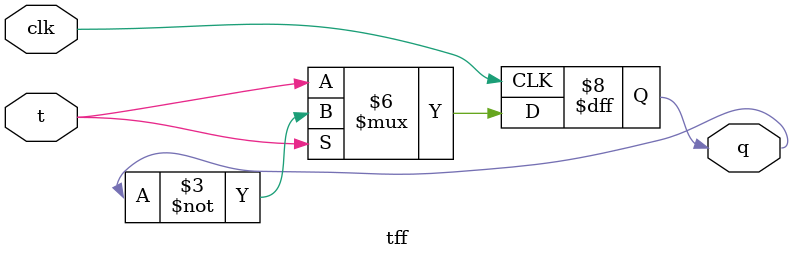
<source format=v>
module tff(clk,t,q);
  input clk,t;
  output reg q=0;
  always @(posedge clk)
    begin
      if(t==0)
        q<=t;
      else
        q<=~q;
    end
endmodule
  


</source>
────
JOB: Leaving images out, please output every line of the data exactly.

WRITTEN ANSWER:
<source format=v>
module tff(clk,t,q);
  input clk,t;
  output reg q=0;
  always @(posedge clk)
    begin
      if(t==0)
        q<=t;
      else
        q<=~q;
    end
endmodule
  


</source>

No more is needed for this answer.